Your instructions: Any picture in the records below stays out; return everything else exactly.

(Provided records Opens)

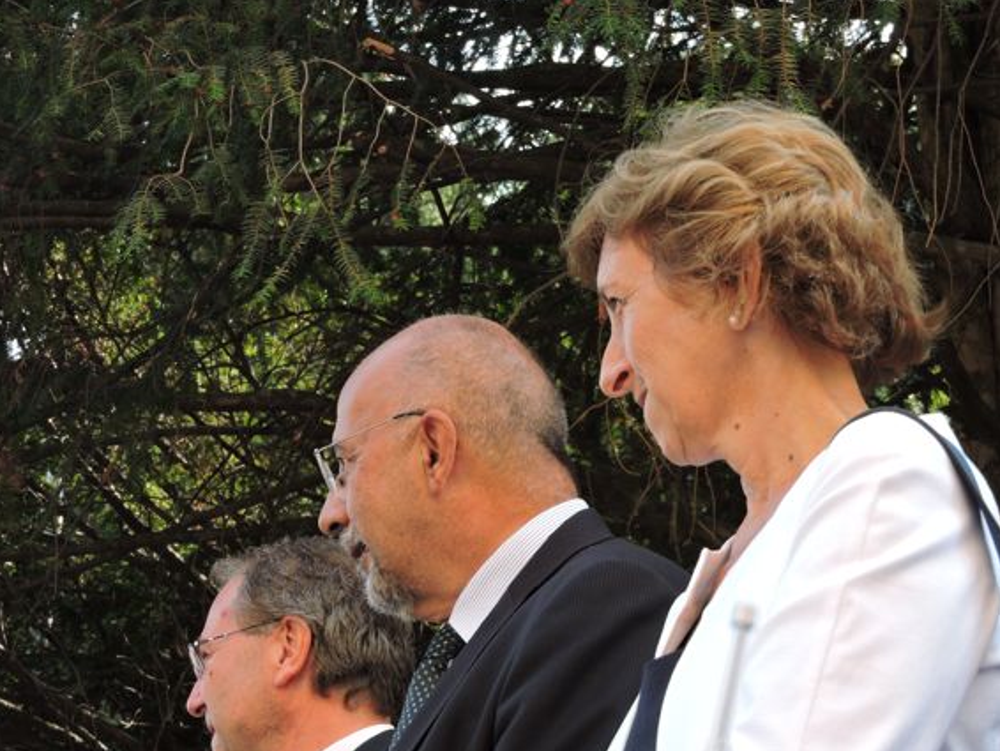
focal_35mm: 130
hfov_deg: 15.2
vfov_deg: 11.4
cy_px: 417
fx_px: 3757
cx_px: 555
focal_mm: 20.6
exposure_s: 1/80
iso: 100
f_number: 5
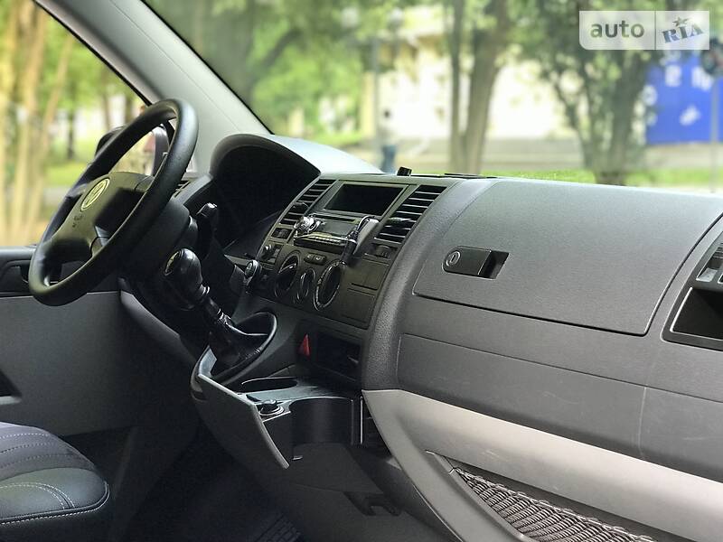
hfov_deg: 33.8
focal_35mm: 57
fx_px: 1191
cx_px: 362
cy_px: 271
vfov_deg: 25.7
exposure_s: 1/50
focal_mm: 6.6
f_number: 2.8
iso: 160
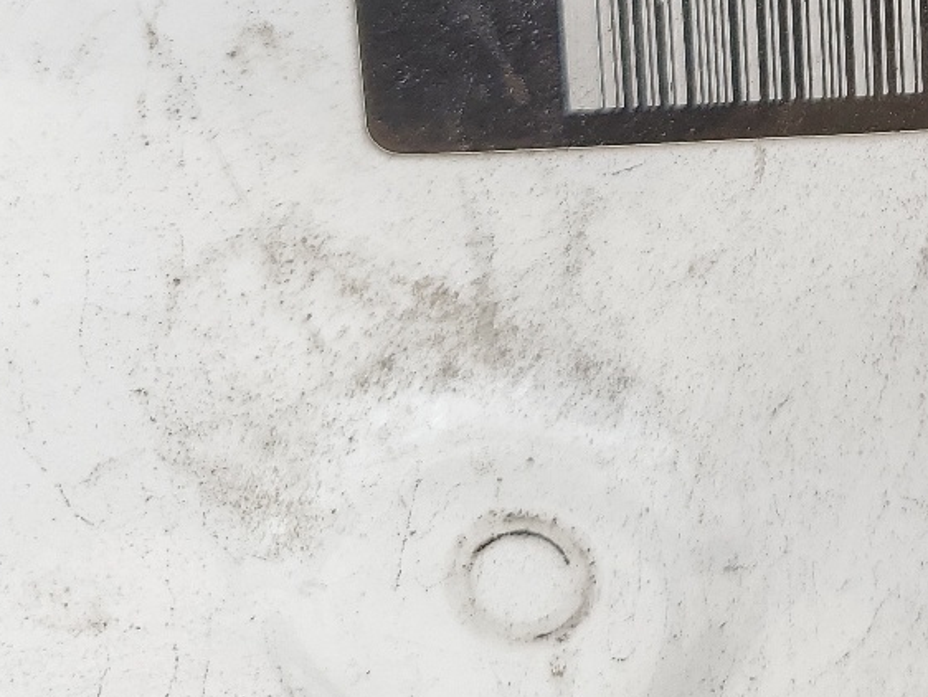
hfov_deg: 24.0
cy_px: -271
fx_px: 1985
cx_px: 1111
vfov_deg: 18.2
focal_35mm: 74
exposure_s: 1/833
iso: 50
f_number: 1.5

(Provided records Closes)

Response to the task:
focal_35mm: 130
hfov_deg: 15.2
vfov_deg: 11.4
cy_px: 417
fx_px: 3757
cx_px: 555
focal_mm: 20.6
exposure_s: 1/80
iso: 100
f_number: 5
hfov_deg: 33.8
focal_35mm: 57
fx_px: 1191
cx_px: 362
cy_px: 271
vfov_deg: 25.7
exposure_s: 1/50
focal_mm: 6.6
f_number: 2.8
iso: 160
hfov_deg: 24.0
cy_px: -271
fx_px: 1985
cx_px: 1111
vfov_deg: 18.2
focal_35mm: 74
exposure_s: 1/833
iso: 50
f_number: 1.5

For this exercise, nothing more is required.